Germany’s Top Finance Watchdogs Resign Over Wirecard Scandal
(Bloomberg) -- Germany’s top financial regulator is stepping down after repeated scandals surrounding the collapse of payments company Wirecard AG highlighted the watchdog’s failure to prevent the country’s biggest corporate scandal in years.
BaFin President Felix Hufeld announced his departure in a joint statement with German Finance Minister Olaf Scholz on Friday. “We are combining the planned organizational reform at BaFin with a management restart,” Scholz said. Elisabeth Roegele, the second-highest official at the watchdog, also resigned.
Wirecard’s crash from rising star to national disgrace turned the spotlight on why BaFin and other authorities failed to detect the fraud after multiple warnings, prompting a parliamentary hearing in an election year and shock at the extent of the deception. BaFin’s controversial ban on bets against the stock in 2019 drew criticism that the German establishment appeared more keen to protect the company rather than rigorously investigate it.
Hufeld had come under increasing pressure after repeated details of BaFin’s deficiencies emerged. Most recently, the regulator discovered a case of suspected insider trading in Wirecard securities by a member of its own staff. That appeared to be the final blow for Hufeld.
The scandal surrounding Wirecard shows BaFin needs to be reorganized to carry out supervision more effectively, according to the finance ministry. Opposition lawmakers lined up to back the decision.
“Finally we see personnel consequences,” said Frank Schaeffler, a lawmaker for the opposition Free Democrats and member of BaFin’s administrative board. “But this can only be the beginning. We need a fresh start.”

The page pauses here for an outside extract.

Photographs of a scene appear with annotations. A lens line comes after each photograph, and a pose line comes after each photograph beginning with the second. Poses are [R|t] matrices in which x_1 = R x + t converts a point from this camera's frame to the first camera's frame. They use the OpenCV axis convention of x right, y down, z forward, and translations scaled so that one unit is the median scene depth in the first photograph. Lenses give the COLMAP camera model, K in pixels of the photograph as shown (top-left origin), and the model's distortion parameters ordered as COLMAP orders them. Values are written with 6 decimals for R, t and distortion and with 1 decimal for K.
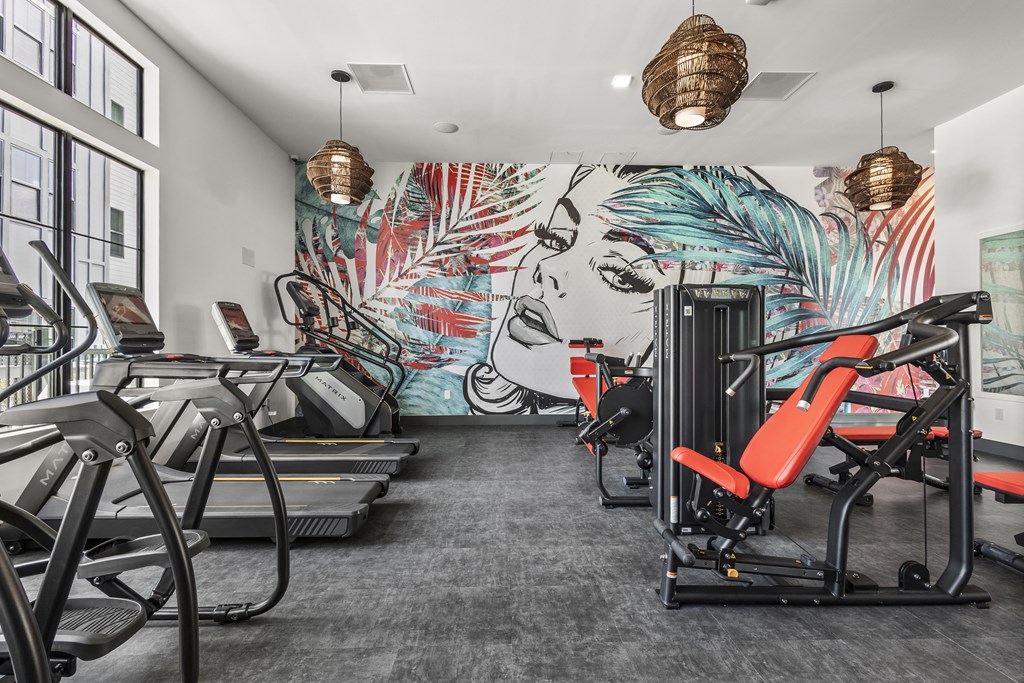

Similarly, Fabio de Masi, a lawmaker from the opposition Left party, said Hufeld’s departure was “overdue.”
Roegele, who leads securities supervision, agreed with the ministry that her department also needs a new leader, BaFin said in a statement.
The looming national election in September had raised the stakes for Scholz, who is running for the Social Democrats as their chancellor candidate.
Scholz said on Thursday that the finance ministry will present the results of an assessment on how BaFin can be reformed in coming days.
Hufeld has previously acknowledged that BaFin is among the authorities to blame for failing to catch the fraud. Still, he rejected the idea that BaFin sought to protect the company and pledged to help prevent a repeat of the scandal by overhauling his institution.
Hufeld is also a member of the European Central Bank’s supervisory board, which oversees large banks in the region.
Wirecard had been unprofitable for years and relied on fake transactions with overseas partners to cover up the fraud. Short sellers, whistle-blowers and journalists flagged accounting irregularities.
The scandal has already resulted in the suspension of Germany’s top auditing regulator, who told lawmakers that he traded Wirecard shares while his agency was reviewing the company’s external audits. Wirecard Chief Executive Officer Markus Braun was arrested last year and has been in a jail near Munich since. His second in command is a fugitive.